Ireland hooker Dan Sheehan believes the media have been “harsh” in their judgement of fly-half Ross Byrne as his Leinster team-mate prepares for a first start in the Guinness Six Nations.
Byrne is likely to begin Saturday’s match away to Italy after captain Johnny Sexton missed training on Tuesday due to a groin issue suffered in the round-two win over France.
All but two of his 16 Test caps to date have been won as a replacement and he spent 20 months in the international wilderness before an 11th-hour call-up led to him kicking the winning penalty in his country’s November victory over Australia.
“Over the last few years I’ve probably played most of my rugby under Ross at 10,” said Sheehan, who has declared himself fit for the visit to Rome after a hamstring problem ruled him out against Les Bleus on February 11.
“I think probably the media were harsh on him over the last few years because what I saw inside the doors of Leinster and Ireland was someone who is calm and can make plays happen.
“Everyone I think is really comfortable with him on both teams.
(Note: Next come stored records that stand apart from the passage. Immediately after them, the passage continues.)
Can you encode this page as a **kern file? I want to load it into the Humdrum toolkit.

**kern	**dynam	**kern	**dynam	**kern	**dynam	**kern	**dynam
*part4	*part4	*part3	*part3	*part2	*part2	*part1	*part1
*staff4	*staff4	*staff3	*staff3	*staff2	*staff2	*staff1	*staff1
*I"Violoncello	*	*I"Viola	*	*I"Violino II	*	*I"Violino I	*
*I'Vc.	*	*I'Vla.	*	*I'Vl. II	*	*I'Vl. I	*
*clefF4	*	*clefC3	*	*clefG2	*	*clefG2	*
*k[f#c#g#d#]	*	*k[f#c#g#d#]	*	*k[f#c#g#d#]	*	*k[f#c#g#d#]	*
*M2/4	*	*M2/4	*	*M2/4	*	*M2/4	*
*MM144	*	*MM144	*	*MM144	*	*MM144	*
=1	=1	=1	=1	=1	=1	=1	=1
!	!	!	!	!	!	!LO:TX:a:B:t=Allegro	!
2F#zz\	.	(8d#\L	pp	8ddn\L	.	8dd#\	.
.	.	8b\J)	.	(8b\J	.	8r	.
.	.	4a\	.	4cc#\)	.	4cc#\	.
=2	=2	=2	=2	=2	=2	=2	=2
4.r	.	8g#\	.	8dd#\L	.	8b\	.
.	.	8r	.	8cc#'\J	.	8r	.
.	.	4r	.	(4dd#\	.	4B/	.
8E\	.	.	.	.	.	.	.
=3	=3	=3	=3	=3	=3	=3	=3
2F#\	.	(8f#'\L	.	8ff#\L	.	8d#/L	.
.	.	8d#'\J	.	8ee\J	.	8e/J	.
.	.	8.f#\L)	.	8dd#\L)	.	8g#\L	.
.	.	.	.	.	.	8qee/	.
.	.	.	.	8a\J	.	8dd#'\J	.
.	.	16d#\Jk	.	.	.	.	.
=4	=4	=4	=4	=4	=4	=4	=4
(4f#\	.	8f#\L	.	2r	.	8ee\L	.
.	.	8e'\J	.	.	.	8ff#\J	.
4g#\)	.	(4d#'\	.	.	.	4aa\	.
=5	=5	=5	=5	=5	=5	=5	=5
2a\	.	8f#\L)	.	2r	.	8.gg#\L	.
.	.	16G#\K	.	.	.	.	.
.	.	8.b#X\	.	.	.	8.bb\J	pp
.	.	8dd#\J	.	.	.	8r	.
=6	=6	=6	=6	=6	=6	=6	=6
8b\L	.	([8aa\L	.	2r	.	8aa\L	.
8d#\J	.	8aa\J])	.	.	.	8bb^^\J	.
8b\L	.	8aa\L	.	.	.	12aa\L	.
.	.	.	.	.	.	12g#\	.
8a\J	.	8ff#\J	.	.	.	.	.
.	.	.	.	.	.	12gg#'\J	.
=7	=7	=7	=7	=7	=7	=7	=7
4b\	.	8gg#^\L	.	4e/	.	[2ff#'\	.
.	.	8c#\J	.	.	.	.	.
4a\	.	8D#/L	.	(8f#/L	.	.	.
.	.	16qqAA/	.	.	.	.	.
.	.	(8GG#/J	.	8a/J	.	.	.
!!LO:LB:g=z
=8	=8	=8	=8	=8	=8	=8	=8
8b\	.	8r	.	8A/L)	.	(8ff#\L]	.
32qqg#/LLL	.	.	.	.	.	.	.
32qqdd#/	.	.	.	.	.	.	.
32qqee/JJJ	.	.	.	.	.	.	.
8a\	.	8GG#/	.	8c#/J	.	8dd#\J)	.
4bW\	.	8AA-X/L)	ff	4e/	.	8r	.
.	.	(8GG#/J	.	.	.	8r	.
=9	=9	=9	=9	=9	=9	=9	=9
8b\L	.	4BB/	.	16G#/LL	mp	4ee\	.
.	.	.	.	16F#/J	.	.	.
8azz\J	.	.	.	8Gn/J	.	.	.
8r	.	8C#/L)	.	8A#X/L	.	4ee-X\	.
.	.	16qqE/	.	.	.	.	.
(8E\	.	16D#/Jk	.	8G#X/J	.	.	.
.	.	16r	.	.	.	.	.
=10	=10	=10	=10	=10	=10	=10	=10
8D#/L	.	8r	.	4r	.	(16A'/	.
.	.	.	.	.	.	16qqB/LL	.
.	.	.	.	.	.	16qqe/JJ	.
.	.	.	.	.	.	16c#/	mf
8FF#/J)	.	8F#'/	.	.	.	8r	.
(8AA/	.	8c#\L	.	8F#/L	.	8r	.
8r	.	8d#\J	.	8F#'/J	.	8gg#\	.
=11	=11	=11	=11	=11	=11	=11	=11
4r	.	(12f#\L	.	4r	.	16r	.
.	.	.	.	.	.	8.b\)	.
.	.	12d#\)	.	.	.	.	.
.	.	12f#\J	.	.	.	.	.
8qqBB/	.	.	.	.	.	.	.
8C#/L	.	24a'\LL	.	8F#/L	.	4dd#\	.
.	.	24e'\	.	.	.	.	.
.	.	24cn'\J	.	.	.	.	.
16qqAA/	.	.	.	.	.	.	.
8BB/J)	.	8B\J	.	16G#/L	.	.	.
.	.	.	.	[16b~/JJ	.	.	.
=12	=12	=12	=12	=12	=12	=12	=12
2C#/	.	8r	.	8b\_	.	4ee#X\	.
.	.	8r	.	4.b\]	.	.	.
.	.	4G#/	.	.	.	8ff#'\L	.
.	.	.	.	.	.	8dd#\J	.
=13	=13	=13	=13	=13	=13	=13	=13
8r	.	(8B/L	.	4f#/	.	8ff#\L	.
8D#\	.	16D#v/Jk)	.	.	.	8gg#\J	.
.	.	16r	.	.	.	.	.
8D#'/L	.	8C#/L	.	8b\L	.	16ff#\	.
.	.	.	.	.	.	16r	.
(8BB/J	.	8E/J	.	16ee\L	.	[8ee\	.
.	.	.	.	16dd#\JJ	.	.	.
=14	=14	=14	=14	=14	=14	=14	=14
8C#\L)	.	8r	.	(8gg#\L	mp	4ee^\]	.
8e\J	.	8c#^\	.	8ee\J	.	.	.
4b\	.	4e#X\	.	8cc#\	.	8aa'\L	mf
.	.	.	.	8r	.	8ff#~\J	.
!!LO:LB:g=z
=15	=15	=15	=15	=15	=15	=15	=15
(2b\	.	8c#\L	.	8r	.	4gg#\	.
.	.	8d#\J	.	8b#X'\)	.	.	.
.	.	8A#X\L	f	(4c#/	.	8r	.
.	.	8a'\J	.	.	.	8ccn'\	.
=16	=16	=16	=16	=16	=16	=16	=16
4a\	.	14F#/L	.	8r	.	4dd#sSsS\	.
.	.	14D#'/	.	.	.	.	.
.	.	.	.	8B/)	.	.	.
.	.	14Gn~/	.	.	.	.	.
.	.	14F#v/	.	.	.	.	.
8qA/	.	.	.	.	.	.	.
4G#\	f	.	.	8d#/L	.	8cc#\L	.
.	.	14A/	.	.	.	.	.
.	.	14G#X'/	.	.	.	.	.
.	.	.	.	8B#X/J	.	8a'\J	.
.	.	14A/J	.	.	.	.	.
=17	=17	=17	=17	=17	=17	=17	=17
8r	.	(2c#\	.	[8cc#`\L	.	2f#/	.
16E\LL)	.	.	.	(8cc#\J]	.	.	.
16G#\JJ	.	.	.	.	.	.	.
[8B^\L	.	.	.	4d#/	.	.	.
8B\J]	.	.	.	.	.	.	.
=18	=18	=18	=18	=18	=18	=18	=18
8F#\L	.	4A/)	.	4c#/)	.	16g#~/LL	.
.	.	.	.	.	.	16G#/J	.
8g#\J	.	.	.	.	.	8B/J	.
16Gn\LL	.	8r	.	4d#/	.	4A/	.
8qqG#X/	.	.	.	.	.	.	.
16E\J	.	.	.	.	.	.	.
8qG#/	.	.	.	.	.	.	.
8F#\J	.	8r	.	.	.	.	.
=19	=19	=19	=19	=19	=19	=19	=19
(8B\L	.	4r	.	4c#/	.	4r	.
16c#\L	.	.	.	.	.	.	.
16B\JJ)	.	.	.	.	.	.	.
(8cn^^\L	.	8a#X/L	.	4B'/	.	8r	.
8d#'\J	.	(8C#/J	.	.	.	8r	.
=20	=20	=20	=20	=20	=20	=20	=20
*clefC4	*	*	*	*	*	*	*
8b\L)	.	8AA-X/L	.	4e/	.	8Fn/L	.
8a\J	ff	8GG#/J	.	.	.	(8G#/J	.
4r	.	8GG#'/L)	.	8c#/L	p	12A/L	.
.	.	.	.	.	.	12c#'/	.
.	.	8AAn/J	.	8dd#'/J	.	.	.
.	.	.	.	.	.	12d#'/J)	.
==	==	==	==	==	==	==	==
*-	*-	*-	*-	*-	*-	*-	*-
“I think he has everything in the locker. His game control and his ability to see space and managing the pack around him – I think most good 10s have it and Ross definitely has it.
“I’ve always found it comfortable playing with Ross. I was glad to see him coming back into the squad.”
Byrne has dislodged Joey Carbery as primary understudy to Sexton since the autumn, with Munster’s Jack Crowley elevated to third choice.
Carbery was overlooked by head coach Andy Farrell at the start of the championship but joined the squad this week as extra back-up due to the doubt surrounding veteran Sexton.
“Before I got the call in November, there were definitely times I thought I’d never get back in,” said the 27-year-old, who came off in the bench against Wales and France earlier this month.
“You just have to be patient, which isn’t always easy. And hopefully when you do get an opportunity you just have to make the most of it.
“When you’re not in the squad, you see the squad doing so well and you want to be a part of it.
“Everyone wants to be part of a winning team, so it definitely gives you a little bit of edge that you strive to get back into the team.
“I can’t control what the media says. For me, it has just been looking after my own performances.
“I’m absolutely loving being back.”
Ireland shrugged off the absence of Sheehan to put themselves in pole position for the title with a 32-19 win over Fabien Galthie’s reigning Grand Slam champions.
He is pushing to return at Stadio Olimpico, competing for the number two jersey with Ulster’s Rob Herring, who is undergoing assessment on a head knock, and fellow Leinster man Ronan Kelleher.
“My body is back to a hundred per cent, so ready to go for this weekend and an exciting challenge ahead,” said Sheehan.
“To miss a game of that standard is huge but to get back this quickly, I’m pretty happy with how I’ve dealt with it personally.”